La province du Haut-Uele a offert ce lundi 7 juillet un spectacle inattendu : une journée ville-morte transformée en démonstration de normalité économique. Malgré l’appel lancé par la société civile Haut-Uele, les rues d’Isiro vibraient d’une activité insolente. Circulation fluide, marchés animés, écoles assidûment fréquentées – le boycott ignoré Isiro dessine un désaveu cinglant pour les initiateurs de cette opération contestataire.
Quel mécanisme a conduit à ce rejet populaire ? La veille, une synergie de mouvements citoyens RDC avait publiquement désavoué l’initiative, brandissant l’argument implacable de la précarité économique. « Appauvrir davantage une population qui vit au jour le jour » constituerait, selon eux, une faute stratégique. Cette fracture au sein des forces vives de la province révèle un malaise profond : jusqu’où peut-on sacrifier le quotidien des Congolais sur l’autel de la protestation politique ?

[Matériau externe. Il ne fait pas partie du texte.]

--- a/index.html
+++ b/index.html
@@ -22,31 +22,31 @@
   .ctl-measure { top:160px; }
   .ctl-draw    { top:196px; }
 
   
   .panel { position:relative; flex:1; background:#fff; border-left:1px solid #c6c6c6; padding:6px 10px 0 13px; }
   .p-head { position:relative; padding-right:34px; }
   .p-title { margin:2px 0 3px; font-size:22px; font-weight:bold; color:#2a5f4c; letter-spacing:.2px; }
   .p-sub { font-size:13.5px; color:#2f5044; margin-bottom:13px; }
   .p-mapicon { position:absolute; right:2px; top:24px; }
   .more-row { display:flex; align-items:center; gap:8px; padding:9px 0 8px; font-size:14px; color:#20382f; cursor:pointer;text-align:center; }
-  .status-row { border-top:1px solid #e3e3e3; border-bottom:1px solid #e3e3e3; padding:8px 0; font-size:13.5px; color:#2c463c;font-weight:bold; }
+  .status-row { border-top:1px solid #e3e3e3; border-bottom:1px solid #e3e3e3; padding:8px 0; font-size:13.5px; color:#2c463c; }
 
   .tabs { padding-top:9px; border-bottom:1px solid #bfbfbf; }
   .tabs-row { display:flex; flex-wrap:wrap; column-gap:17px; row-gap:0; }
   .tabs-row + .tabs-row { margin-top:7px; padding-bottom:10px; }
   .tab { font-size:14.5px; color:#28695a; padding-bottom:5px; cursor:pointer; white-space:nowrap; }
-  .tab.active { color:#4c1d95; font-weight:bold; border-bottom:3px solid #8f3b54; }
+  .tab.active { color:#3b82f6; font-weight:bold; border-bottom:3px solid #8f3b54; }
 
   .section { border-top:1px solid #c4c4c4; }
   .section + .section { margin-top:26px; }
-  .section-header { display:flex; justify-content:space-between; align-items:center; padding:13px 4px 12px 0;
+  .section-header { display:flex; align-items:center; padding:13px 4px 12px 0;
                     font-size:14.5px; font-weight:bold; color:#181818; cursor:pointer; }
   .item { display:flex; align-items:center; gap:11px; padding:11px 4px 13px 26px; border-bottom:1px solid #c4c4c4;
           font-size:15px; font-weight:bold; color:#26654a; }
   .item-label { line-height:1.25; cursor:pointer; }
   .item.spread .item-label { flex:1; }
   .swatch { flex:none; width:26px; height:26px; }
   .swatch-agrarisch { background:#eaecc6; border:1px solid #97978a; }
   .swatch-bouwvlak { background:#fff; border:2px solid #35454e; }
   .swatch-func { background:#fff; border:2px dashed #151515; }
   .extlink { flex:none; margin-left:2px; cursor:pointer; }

Le cœur du différend réside dans des allégations sensibles : détournements de fonds publics et ventes illicites de concessions dans la zone d’Akokoma, impliquant certaines autorités provinciales. Pourtant, comme le soulignent les mouvements dissidents, ces accusations font déjà l’objet d’une enquête Akokoma menée par une commission parlementaire locale. D’autres griefs contre l’exécutif provincial seraient également à l’étude. La société civile aurait-elle brûlé les étapes d’un processus institutionnel en cours ?

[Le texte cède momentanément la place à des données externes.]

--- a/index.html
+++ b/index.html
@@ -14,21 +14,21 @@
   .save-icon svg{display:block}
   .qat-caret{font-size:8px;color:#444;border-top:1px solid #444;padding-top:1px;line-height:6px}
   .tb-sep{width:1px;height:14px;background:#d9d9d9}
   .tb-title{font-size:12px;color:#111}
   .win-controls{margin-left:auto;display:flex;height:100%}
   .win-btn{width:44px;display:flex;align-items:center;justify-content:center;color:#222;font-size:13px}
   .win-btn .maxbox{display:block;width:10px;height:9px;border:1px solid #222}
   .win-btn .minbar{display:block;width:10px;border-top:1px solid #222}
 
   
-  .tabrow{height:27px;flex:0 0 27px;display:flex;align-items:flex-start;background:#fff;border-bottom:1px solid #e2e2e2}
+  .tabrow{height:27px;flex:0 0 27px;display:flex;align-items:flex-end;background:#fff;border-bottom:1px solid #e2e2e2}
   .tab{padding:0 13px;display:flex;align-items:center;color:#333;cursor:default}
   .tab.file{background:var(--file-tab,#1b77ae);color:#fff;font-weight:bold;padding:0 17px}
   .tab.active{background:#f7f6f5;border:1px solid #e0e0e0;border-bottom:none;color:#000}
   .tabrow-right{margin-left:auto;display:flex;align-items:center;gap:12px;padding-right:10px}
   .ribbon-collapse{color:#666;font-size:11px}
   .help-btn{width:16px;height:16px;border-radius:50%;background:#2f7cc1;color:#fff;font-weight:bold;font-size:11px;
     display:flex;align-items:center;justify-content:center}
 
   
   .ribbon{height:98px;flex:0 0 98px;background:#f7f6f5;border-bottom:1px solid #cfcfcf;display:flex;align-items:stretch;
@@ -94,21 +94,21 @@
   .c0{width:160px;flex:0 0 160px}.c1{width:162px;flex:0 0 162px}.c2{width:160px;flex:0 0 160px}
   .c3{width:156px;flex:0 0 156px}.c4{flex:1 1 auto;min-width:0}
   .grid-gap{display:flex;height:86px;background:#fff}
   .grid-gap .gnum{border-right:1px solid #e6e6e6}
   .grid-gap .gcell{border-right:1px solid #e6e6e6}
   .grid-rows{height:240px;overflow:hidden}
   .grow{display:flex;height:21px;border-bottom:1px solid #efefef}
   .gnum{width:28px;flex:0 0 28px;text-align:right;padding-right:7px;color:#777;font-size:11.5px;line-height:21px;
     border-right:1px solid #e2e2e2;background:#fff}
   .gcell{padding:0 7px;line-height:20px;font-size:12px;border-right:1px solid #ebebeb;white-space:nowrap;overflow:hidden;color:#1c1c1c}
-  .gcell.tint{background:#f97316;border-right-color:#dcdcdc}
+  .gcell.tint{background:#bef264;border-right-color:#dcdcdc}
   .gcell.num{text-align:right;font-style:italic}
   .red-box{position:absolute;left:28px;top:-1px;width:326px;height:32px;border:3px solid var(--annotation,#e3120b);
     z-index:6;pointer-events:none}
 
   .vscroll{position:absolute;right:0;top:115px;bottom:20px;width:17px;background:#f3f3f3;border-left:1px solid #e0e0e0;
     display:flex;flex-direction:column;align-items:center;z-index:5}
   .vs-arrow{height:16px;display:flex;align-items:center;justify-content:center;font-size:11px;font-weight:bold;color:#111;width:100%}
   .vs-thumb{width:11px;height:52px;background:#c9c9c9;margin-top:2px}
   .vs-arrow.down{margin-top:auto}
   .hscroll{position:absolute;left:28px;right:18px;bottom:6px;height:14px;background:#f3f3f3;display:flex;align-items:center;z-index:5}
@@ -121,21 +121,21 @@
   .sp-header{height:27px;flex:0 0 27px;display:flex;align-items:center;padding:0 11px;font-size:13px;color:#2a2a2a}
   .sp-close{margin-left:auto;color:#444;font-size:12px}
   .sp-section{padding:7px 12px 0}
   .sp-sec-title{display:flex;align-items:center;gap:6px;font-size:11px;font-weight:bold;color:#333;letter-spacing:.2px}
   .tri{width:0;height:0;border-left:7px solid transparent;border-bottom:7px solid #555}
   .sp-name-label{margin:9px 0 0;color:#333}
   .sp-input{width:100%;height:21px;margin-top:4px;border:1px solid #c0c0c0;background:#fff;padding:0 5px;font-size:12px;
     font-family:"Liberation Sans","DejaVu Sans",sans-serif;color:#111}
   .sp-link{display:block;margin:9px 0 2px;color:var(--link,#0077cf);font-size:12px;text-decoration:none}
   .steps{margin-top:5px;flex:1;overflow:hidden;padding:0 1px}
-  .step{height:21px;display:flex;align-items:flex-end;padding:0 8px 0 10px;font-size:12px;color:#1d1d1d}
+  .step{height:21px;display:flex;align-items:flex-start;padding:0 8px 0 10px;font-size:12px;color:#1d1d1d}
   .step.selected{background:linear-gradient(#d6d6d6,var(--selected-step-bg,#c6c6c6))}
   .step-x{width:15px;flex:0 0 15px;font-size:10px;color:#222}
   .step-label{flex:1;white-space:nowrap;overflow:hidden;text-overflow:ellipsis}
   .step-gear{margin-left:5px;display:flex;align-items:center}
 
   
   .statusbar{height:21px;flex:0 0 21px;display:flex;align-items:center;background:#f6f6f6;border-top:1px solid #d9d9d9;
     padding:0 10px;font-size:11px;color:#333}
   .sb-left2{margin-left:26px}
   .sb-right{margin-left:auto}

La position des opposants au boycott repose sur une analyse pragmatique : à quoi bon paralyser l’économie provinciale quand les mécanismes de contrôle semblent enclenchés ? Leur appel à « privilégier l’intérêt général » sonne comme un rappel à l’ordre adressé à des organisations parfois perçues comme déconnectées des réalités populaires. Cette défiance soulève une question fondamentale : quelle légitimité pour une société civile dont les mots d’ordre sont publiquement désertés ?
L’échec de cette opération ville-morte pourrait marquer un tournant dans les stratégies contestataires au Haut-Uele. Alors que l’enquête Akokoma progresse dans les couloirs de l’Assemblée provinciale, les mouvements citoyens semblent opter pour une pression institutionnelle plutôt que pour la confrontation frontale. Un réalisme politique qui, s’il marginalise les plus radicaux, interroge sur l’efficacité des méthodes de protestation traditionnelles dans un contexte économique asphyxié. Le prochain acte de ce dossier sensible dépendra désormais des conclusions parlementaires – et de la capacité des différents acteurs à canaliser les mécontentements sans brûler les ressorts vitaux de l’économie locale.